On religious liberty, the ACLU filed a brief in the Hobby Lobby case, arguing that religious liberty should be trumped by laws entitling women to employer-funded contraception. More recently, the ACLU has sided with same-sex-marriage activists who demand that individual citizens waive their religious liberties when operating businesses related to weddings: just last week, the ACLU’s blog argued that Las Vegas wedding chapel owners should not be allowed to invoke religious liberty as a basis for refusing to perform wedding services for same-sex couples.

While I’m on the topic, let’s not forget Roe v. Wade’s citation to Buck v. Bell, along with Jacobson v. Massachusetts for the proposition that the state has a paramount concern over rights of individual liberty.
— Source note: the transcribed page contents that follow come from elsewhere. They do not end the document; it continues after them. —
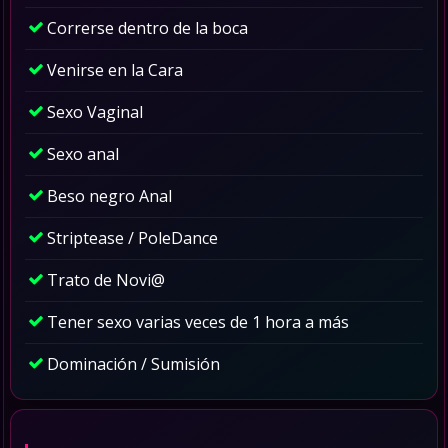
Correrse dentro de la boca
Venirse en la Cara
Sexo Vaginal
Sexo anal
Beso negro Anal
Striptease / PoleDance
Trato de Novi@
Tener sexo varias veces de 1 hora a más
Dominación / Sumisión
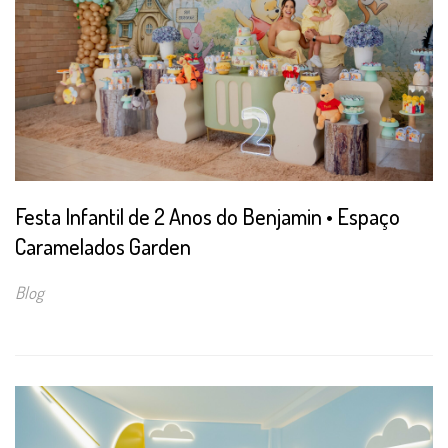
Festa Infantil de 2 Anos do Benjamin • Espaço
Caramelados Garden
Blog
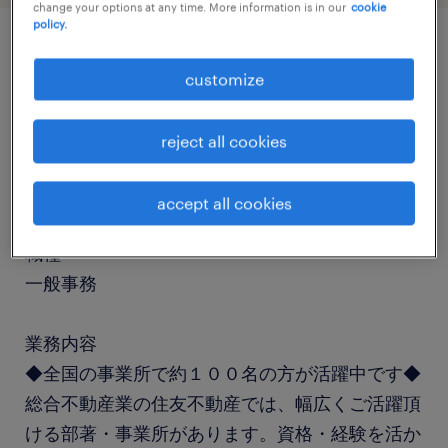
change your options at any time. More information is in our
cookie
policy.
job details
customize
社名
reject all cookies
Sumitomo Realty & Development Co., Ltd.
（住友不動産）
accept all cookies
職種
一般事務
業務内容
◆全国の事業所で約１００名の方が活躍中です◆
総合不動産業の住友不動産では、幅広くご活躍頂
ける部著・事業所があります。資格・経験を活か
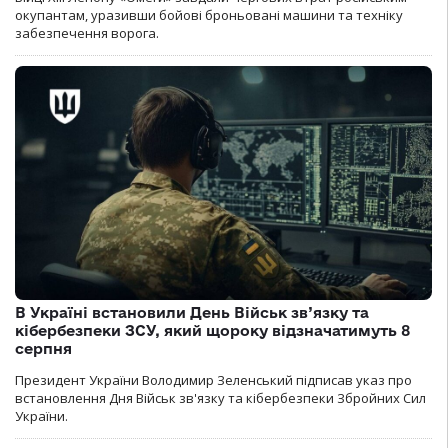
окупантам, уразивши бойові броньовані машини та техніку
забезпечення ворога.
В Україні встановили День Військ зв’язку та
кібербезпеки ЗСУ, який щороку відзначатимуть 8
серпня
Президент України Володимир Зеленський підписав указ про
встановлення Дня Військ зв'язку та кібербезпеки Збройних Сил
України.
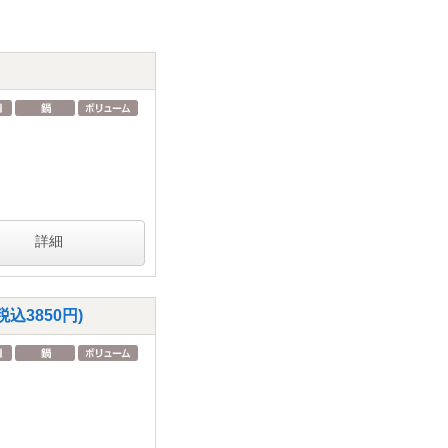
詳細
3850円)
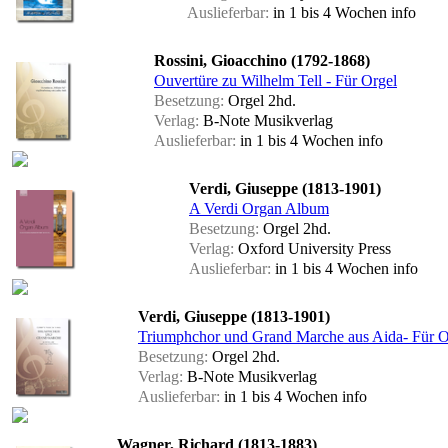
Auslieferbar:
in 1 bis 4 Wochen
info
Rossini, Gioacchino (1792-1868)
Ouvertüre zu Wilhelm Tell - Für Orgel
Besetzung:
Orgel 2hd.
Verlag:
B-Note Musikverlag
Auslieferbar:
in 1 bis 4 Wochen
info
Verdi, Giuseppe (1813-1901)
A Verdi Organ Album
Besetzung:
Orgel 2hd.
Verlag:
Oxford University Press
Auslieferbar:
in 1 bis 4 Wochen
info
Verdi, Giuseppe (1813-1901)
Triumphchor und Grand Marche aus Aida- Für O
Besetzung:
Orgel 2hd.
Verlag:
B-Note Musikverlag
Auslieferbar:
in 1 bis 4 Wochen
info
Wagner, Richard (1813-1883)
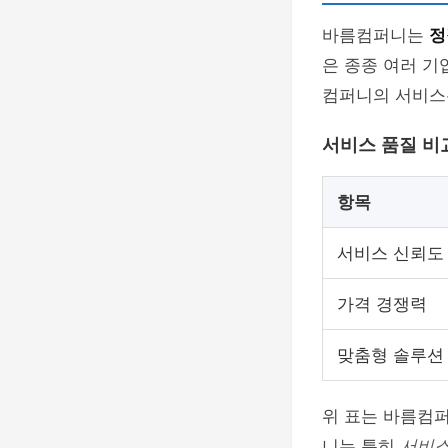
바름컴퍼니는
정
은 종종 여러 기
컴퍼니의 서비스
서비스 품질 비
항목
서비스 신뢰도
가격 경쟁력
맞춤형 솔루션
위 표는 바름컴
니는 특히
서비스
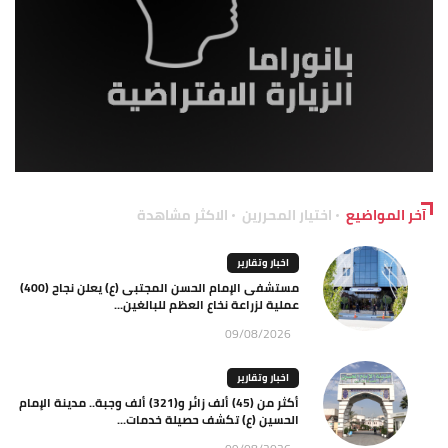
آخر المواضيع
اختيار المحررين
الاكثر مشاهدة
اخبار وتقارير
مستشفى الإمام الحسن المجتبى (ع) يعلن نجاح (400)
عملية لزراعة نخاع العظم للبالغين...
09/08/2026
اخبار وتقارير
أكثر من (45) ألف زائر و(321) ألف وجبة.. مدينة الإمام
الحسين (ع) تكشف حصيلة خدمات...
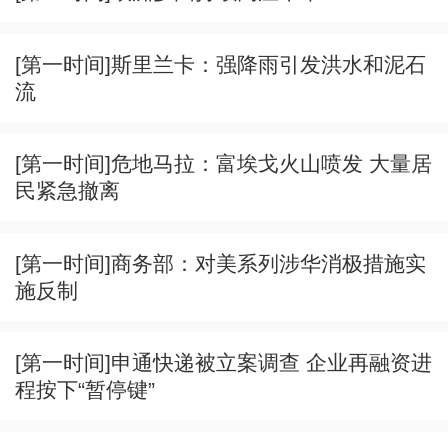
[第一时间]斯里兰卡：强降雨引发洪水和泥石
流
[第一时间]危地马拉：富埃戈火山喷发 大量居
民紧急撤离
[第一时间]商务部：对美系列涉华消极措施实
施反制
[第一时间]申通快递被立案调查 企业再融资进
程按下“暂停键”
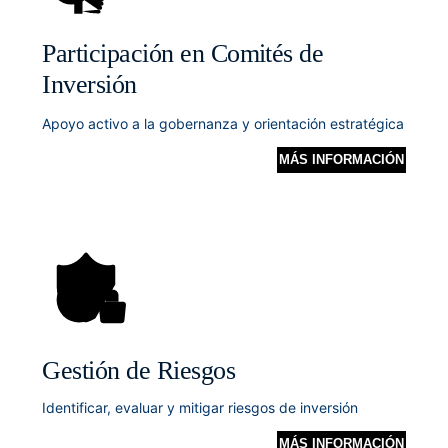
Participación en Comités de
Inversión
Apoyo activo a la gobernanza y orientación estratégica
MÁS INFORMACIÓN
Gestión de Riesgos
Identificar, evaluar y mitigar riesgos de inversión
MÁS INFORMACIÓN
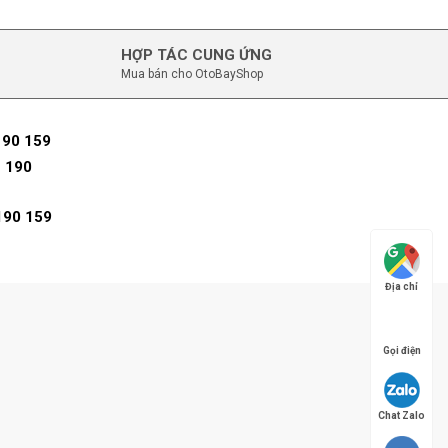
HỢP TÁC CUNG ỨNG
Mua bán cho OtoBayShop
190 159
 190
190 159
Địa chỉ
Gọi điện
Chat Zalo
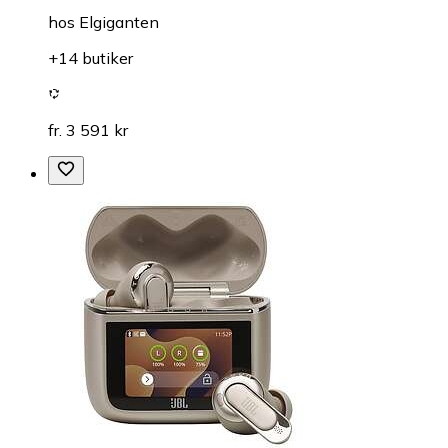
hos
Elgiganten
+14 butiker
fr. 3 591 kr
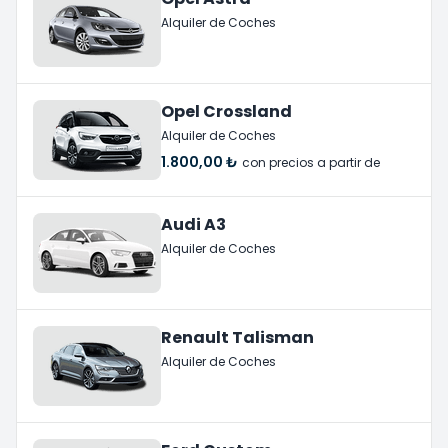
Alquiler de Coches
Opel Crossland
Alquiler de Coches
1.800,00 ₺
con precios a partir de
Audi A3
Alquiler de Coches
Renault Talisman
Alquiler de Coches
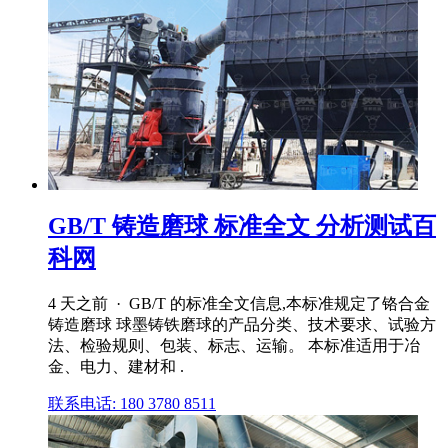
GB/T 铸造磨球 标准全文 分析测试百
科网
4 天之前 · GB/T 的标准全文信息,本标准规定了铬合金
铸造磨球 球墨铸铁磨球的产品分类、技术要求、试验方
法、检验规则、包装、标志、运输。 本标准适用于冶
金、电力、建材和 .
联系电话: 180 3780 8511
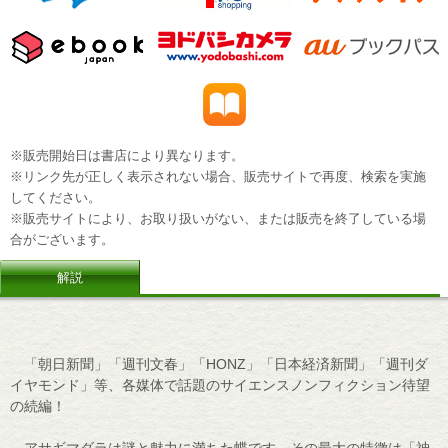
※販売開始日は書店により異なります。
※リンク先が正しく表示されない場合、販売サイトで再度、検索を実施
してください。
※販売サイトにより、お取り扱いがない、または販売を終了している場
合がございます。
解説
「朝日新聞」「週刊文春」「HONZ」「日本経済新聞」「週刊ダ
イヤモンド」等、各媒体で話題のサイエンスノンフィクション待望
の続編！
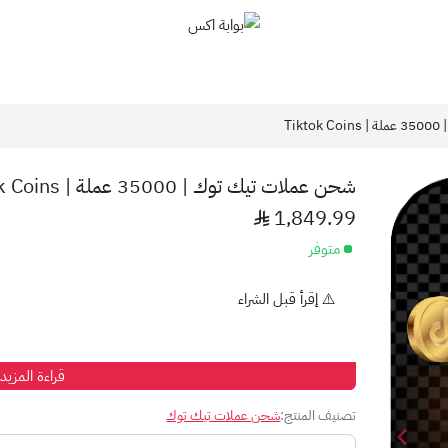
بوابة اكس
Ti
شحن عملات تيك توك | 35000 عملة | Tiktok Coins
1,849.99
متوفر
⚠️ ​إقرأ قبل الشراء
قراءة المزيد
اشحن حسابك بمرونة تناسب خصوصيتك.
تصنيف المنتج:
شحن عملات تيك توك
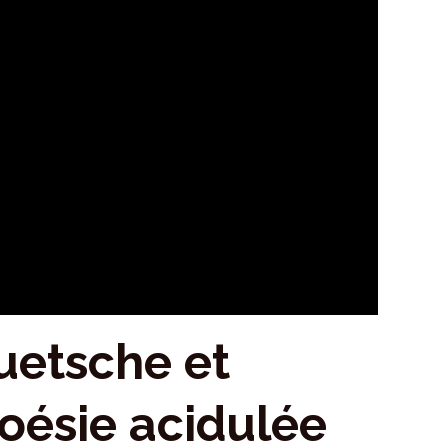
quetsche et
poésie acidulée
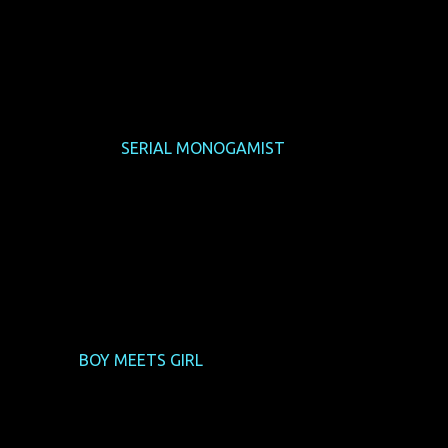
ische Komödie mit trans-kanadischem Twist. Sie ist ein Kna
auch zu sehen in
SERIAL MONOGAMIST
) steht kurz vor dem l
finanziell ermöglicht. Seine Ex-Freundin Miriam (Naomi Snieck
erfüllen. Adam soll sie moralisch und tatkräftig unterstützen,
rden schwanger. Nicht dein typisch lesbisches Problem, abe
In dieser romantischen Dramödie wird das Trans*
ich wie bei
BOY MEETS GIRL
). Die beiden Hauptdarsteller sin
 und glaubwürdig auf die Leinwand bringen; niemals agieren si
ebesgeschichte in der sich jeder von uns wiederfinden kann. Da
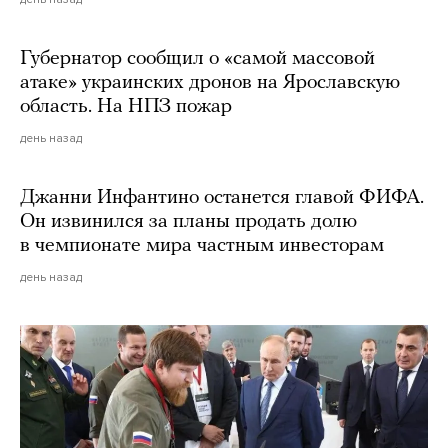
Губернатор сообщил о «самой массовой
атаке» украинских дронов на Ярославскую
область. На НПЗ пожар
день назад
Джанни Инфантино останется главой ФИФА.
Он извинился за планы продать долю
в чемпионате мира частным инвесторам
день назад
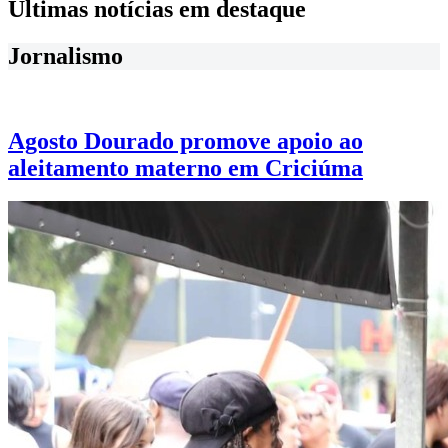
Últimas notícias em destaque
Jornalismo
Agosto Dourado promove apoio ao
aleitamento materno em Criciúma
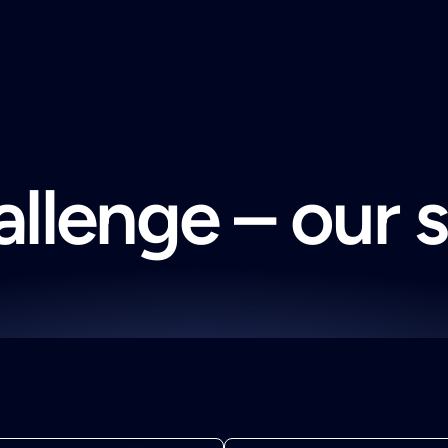
llenge – our 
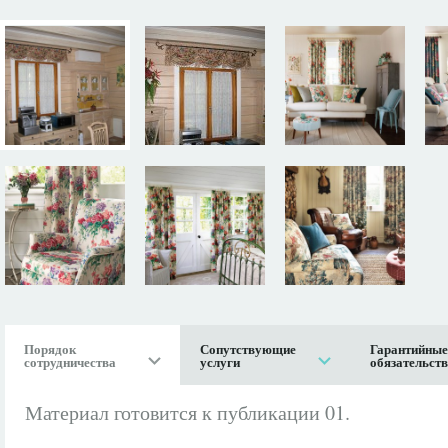
Порядок
Сопутствующие
Гарантийные
сотрудничества
услуги
обязательст
Материал готовится к публикации 01.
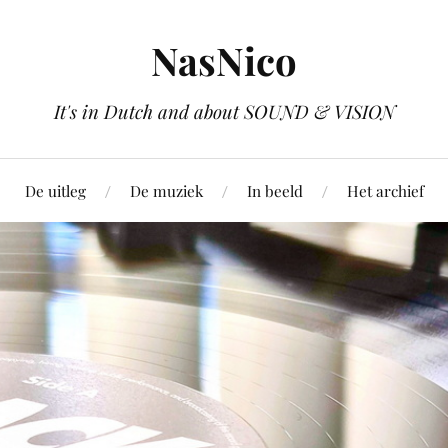
NasNico
It's in Dutch and about SOUND & VISION
De uitleg
De muziek
In beeld
Het archief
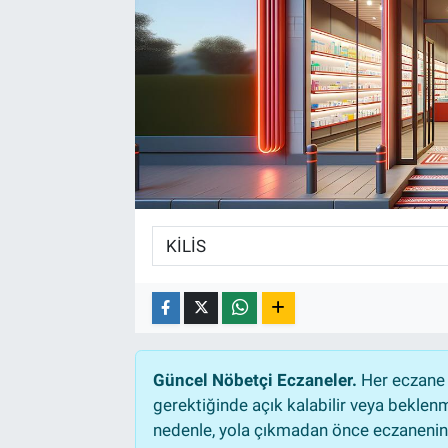
Güncel Nöbetçi Eczaneler.
Her eczane 
gerektiğinde açık kalabilir veya bekle
nedenle, yola çıkmadan önce eczanenin a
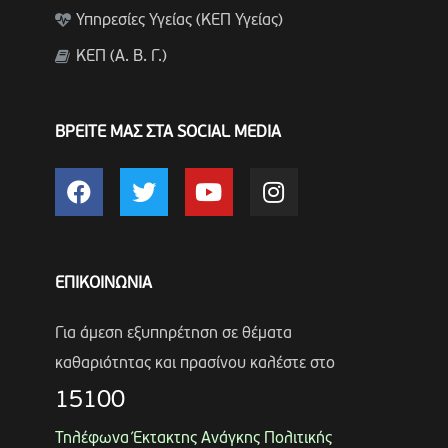
Υπηρεσίες Υγείας (ΚΕΠ Υγείας)
ΚΕΠ (Α. Β. Γ.)
ΒΡΕΙΤΕ ΜΑΣ ΣΤΑ SOCIAL MEDIA
ΕΠΙΚΟΙΝΩΝΙΑ
Για άμεση εξυπηρέτηση σε θέματα
καθαριότητας και πρασίνου καλέστε στο
15100
Τηλέφωνα Έκτακτης Ανάγκης Πολιτικής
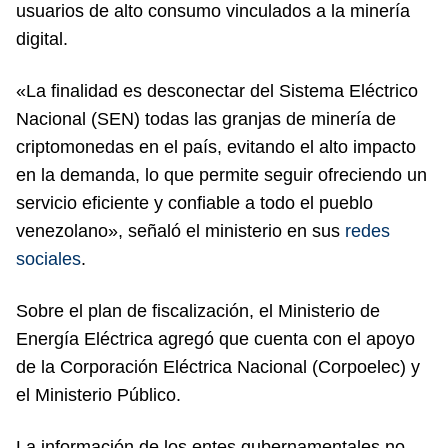
usuarios de alto consumo vinculados a la minería
digital.
«La finalidad es desconectar del Sistema Eléctrico
Nacional (SEN) todas las granjas de minería de
criptomonedas en el país, evitando el alto impacto
en la demanda, lo que permite seguir ofreciendo un
servicio eficiente y confiable a todo el pueblo
venezolano», señaló el ministerio en sus
redes
sociales
.
Sobre el plan de fiscalización, el Ministerio de
Energía Eléctrica agregó que cuenta con el apoyo
de la Corporación Eléctrica Nacional (Corpoelec) y
el Ministerio Público.
La información de los entes gubernamentales no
As noted above, a State may properly assert important interests in safeguarding health, in maintaining medical standards, and in protecting potential life. At some point in pregnancy, these respective interests become sufficiently compelling to sustain regulation of the factors that govern the abortion decision. The privacy right involved, therefore, cannot be said to be absolute. In fact, it is not clear to us that the claim asserted by some amici that one has an unlimited right to do with one’s body as one pleases bears a close relationship to the right of privacy previously articulated in the Court’s decisions. The Court has refused to recognize an unlimited right of this kind in the past. Jacobson v. Massachusetts, 197 U.S. 11 (1905) (vaccination); Buck v. Bell, 274 U.S. 200(1927) ( sterilization).

We, therefore, conclude that the right of personal privacy includes the abortion decision, but that this right is not unqualified, and must be considered against important state interests in regulation.